4. Cobalt – Slow Forever
The first release from a reconfigured Cobalt is one of a few records that is still in constant rotation from the opening months of 2016 and one of a few albums that can keep my attention for almost 90 minutes.
From my review of Slow Forever: "Cobalt's newest effort is its own brutal beast, a double-album animal. Slow Forever sheds the black metal moniker in favor of a more encompassing style of metal that draws inspiration from everything from different extreme metal genera to Americana, psychedelic/progressive rock, and punk. Wunder handles all instrumentation for Slow Forever while Fell focuses on all of the vocal arrangements. It is a new start for Cobalt."

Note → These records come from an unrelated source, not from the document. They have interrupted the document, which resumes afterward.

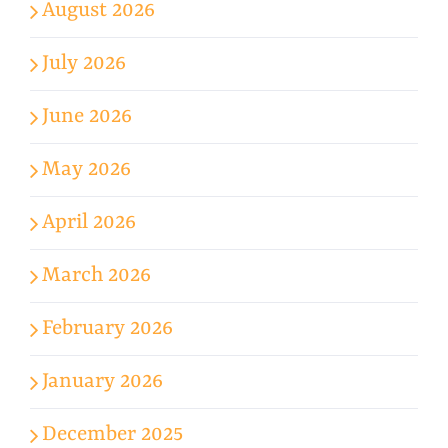
August 2026
July 2026
June 2026
May 2026
April 2026
March 2026
February 2026
January 2026
December 2025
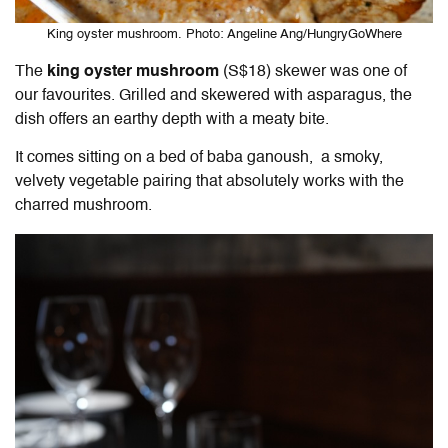
King oyster mushroom. Photo: Angeline Ang/HungryGoWhere
The
king oyster mushroom
(S$18) skewer was one of
our favourites. Grilled and skewered with asparagus, the
dish offers an earthy depth with a meaty bite.
It comes sitting on a bed of baba ganoush, a smoky,
velvety vegetable pairing that absolutely works with the
charred mushroom.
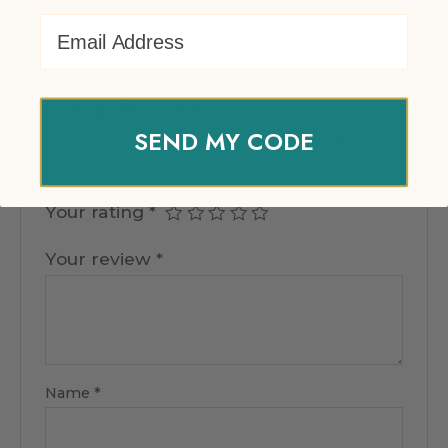
There are no reviews yet.
Email Address
Be the first to review “EventPrime
Virtual Product”
SEND MY CODE
Your email address will not be published.
Required fields are marked
*
Your rating
*
Your review
*
Name
*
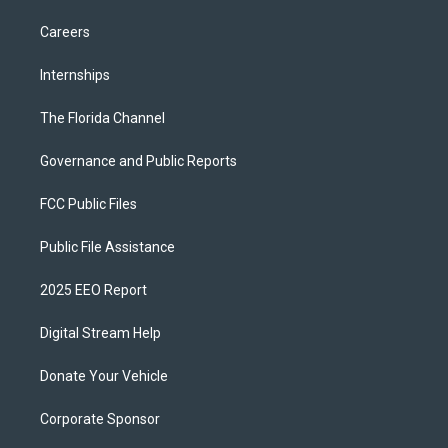
Careers
Internships
The Florida Channel
Governance and Public Reports
FCC Public Files
Public File Assistance
2025 EEO Report
Digital Stream Help
Donate Your Vehicle
Corporate Sponsor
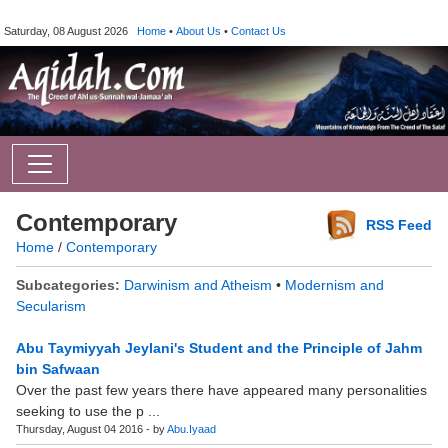
Saturday, 08 August 2026
Home
•
About Us
•
Contact Us
Contemporary
RSS Feed
Home
/
Contemporary
Subcategories:
Darwinism and Atheism
•
Modernism and
Secularism
Abu Taymiyyah Jeylani's Student and the Principle of Jahm
bin Safwaan
Over the past few years there have appeared many personalities
seeking to use the p ...
Thursday, August 04 2016 - by
Abu.Iyaad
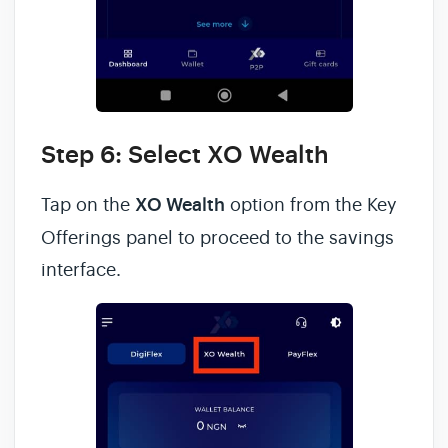
Step 6: Select XO Wealth
Tap on the
XO Wealth
option from the Key
Offerings panel to proceed to the savings
interface.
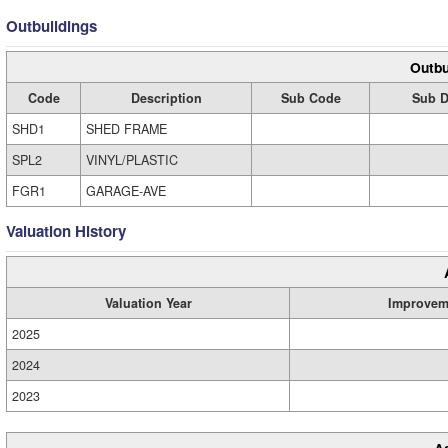
Outbuildings
Outbu
Code
Description
Sub Code
Sub D
SHD1
SHED FRAME
SPL2
VINYL/PLASTIC
FGR1
GARAGE-AVE
Valuation History
Valuation Year
Improvem
2025
2024
2023
A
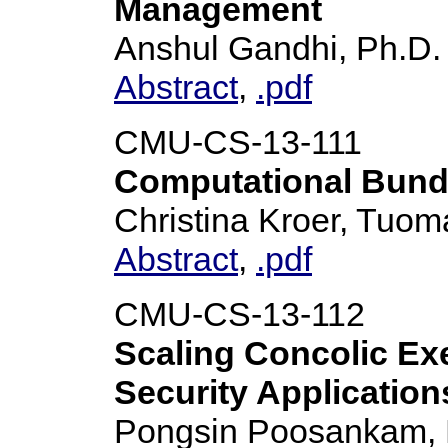
Management
Anshul Gandhi, Ph.D.
Abstract
,
.pdf
CMU-CS-13-111
Computational Bundl
Christina Kroer, Tuo
Abstract
,
.pdf
CMU-CS-13-112
Scaling Concolic Ex
Security Application
Pongsin Poosankam, 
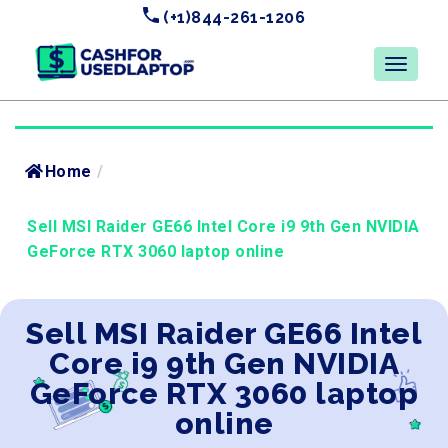
(+1)844-261-1206
Home
/
Sell MSI Raider GE66 Intel Core i9 9th Gen NVIDIA
GeForce RTX 3060 laptop online
Sell MSI Raider GE66 Intel
Core i9 9th Gen NVIDIA
GeForce RTX 3060 laptop
online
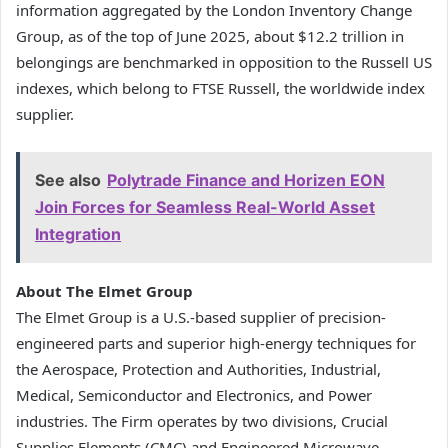
information aggregated by the London Inventory Change
Group, as of the top of June 2025, about $12.2 trillion in
belongings are benchmarked in opposition to the Russell US
indexes, which belong to FTSE Russell, the worldwide index
supplier.
See also
Polytrade Finance and Horizen EON
Join Forces for Seamless Real-World Asset
Integration
About The Elmet Group
The Elmet Group is a U.S.-based supplier of precision-
engineered parts and superior high-energy techniques for
the Aerospace, Protection and Authorities, Industrial,
Medical, Semiconductor and Electronics, and Power
industries. The Firm operates by two divisions, Crucial
Supplies Elements (CMC) and Engineered Microwave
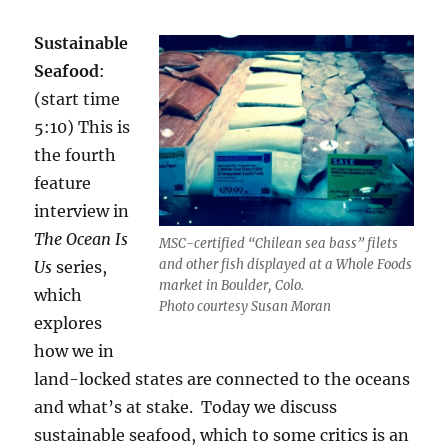
Sustainable
Seafood
:
(start time
5:10) This is
the fourth
feature
interview in
The Ocean Is
MSC-certified “Chilean sea bass” filets
and other fish displayed at a Whole Foods
Us
series,
market in Boulder, Colo.
which
Photo courtesy Susan Moran
explores
how we in
land-locked states are connected to the oceans
and what’s at stake. Today we discuss
sustainable seafood, which to some critics is an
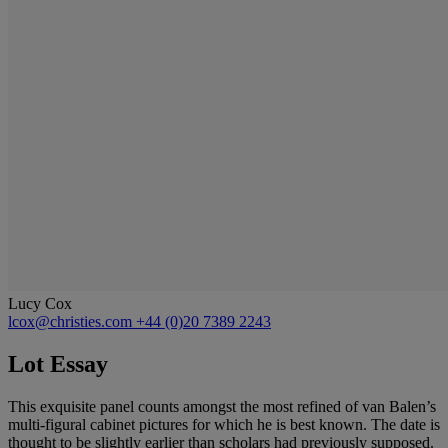
Lucy Cox
lcox@christies.com
+44 (0)20 7389 2243
Lot Essay
This exquisite panel counts amongst the most refined of van Balen’s
multi-figural cabinet pictures for which he is best known. The date is
thought to be slightly earlier than scholars had previously supposed.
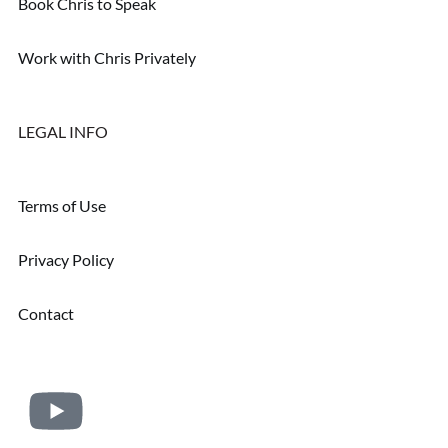
Book Chris to Speak
Work with Chris Privately
LEGAL INFO
Terms of Use
Privacy Policy
Contact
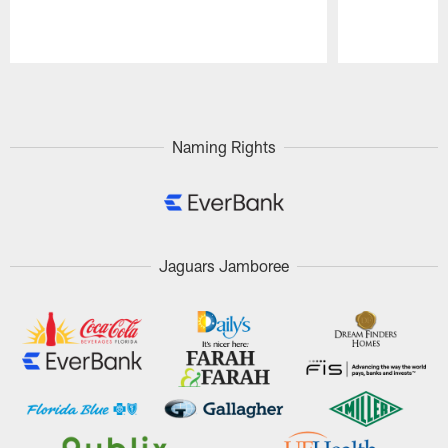
Pause
Play
Naming Rights
Jaguars Jamboree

3. Ash Borer – The Irrepassable Gate
The gold standard of United States Black Metal returned in 2016. The mysterious Ash Borer arrived in the dying weeks of this year and created a reminder for how the frigid, unforgiving expanses of black metal can be altered to force introspection. Their long-form approach makes for personal journeys into not only the quartet's music but into the listeners themselves. The Irrepassable Gate sees Ash Borer tinker with their formula a bit, bringing a darker flair to their music than on prior releases. It pays off in heaps as this new album is their best work yet.
2. Khemmis – Hunted
Khemmis doesn't need me to say anything else about how great they are, but I'm going to. Hunted was electrifying. The Denver quartet channeled more of the classic rock and metal titans like Thin Lizzy and Iron Maiden for their sophomore album. In turn, they gave rise to the year's most infectious riffs and melodies. Hunted was the result of a total group effort from Phil, Ben, Zach, and Dan during the album's creation. It is wonderfully reflected in its five songs. Every moment is focused, exacted, and executed in clinical fashion. Khemmis are in the early stages of building a monumental legacy. The maturity in their sound and knack for excellence are highly indicative of it.
1. Mizmor – Yodh
I attempted to write a review for this album around its official release date. Yet, every time I tried to organize my thoughts on it, I could not fix the jumbled pile of emotions and cogitations that Yodh created. This hour-long slab of "wholly doomed Black Metal" was one of my few subjectively perfect albums this year.
Mizmor is the Portland-based one-man black metal project spearheaded by A.L.N. who has been creating music under this moniker for over four years now. Yodh is his second full-length album, following a self-titled LP and a handful of smaller releases. Within this beast is an intense battle with existentialism. Yodh asks the question of "why humankind continually chooses life each day in the face of adversity, pain, depression, and suffering." A.L.N.'s massive vocal range and masterful execution of all instruments made this one the single-greatest displays of musicianship and my favorite record of 2016.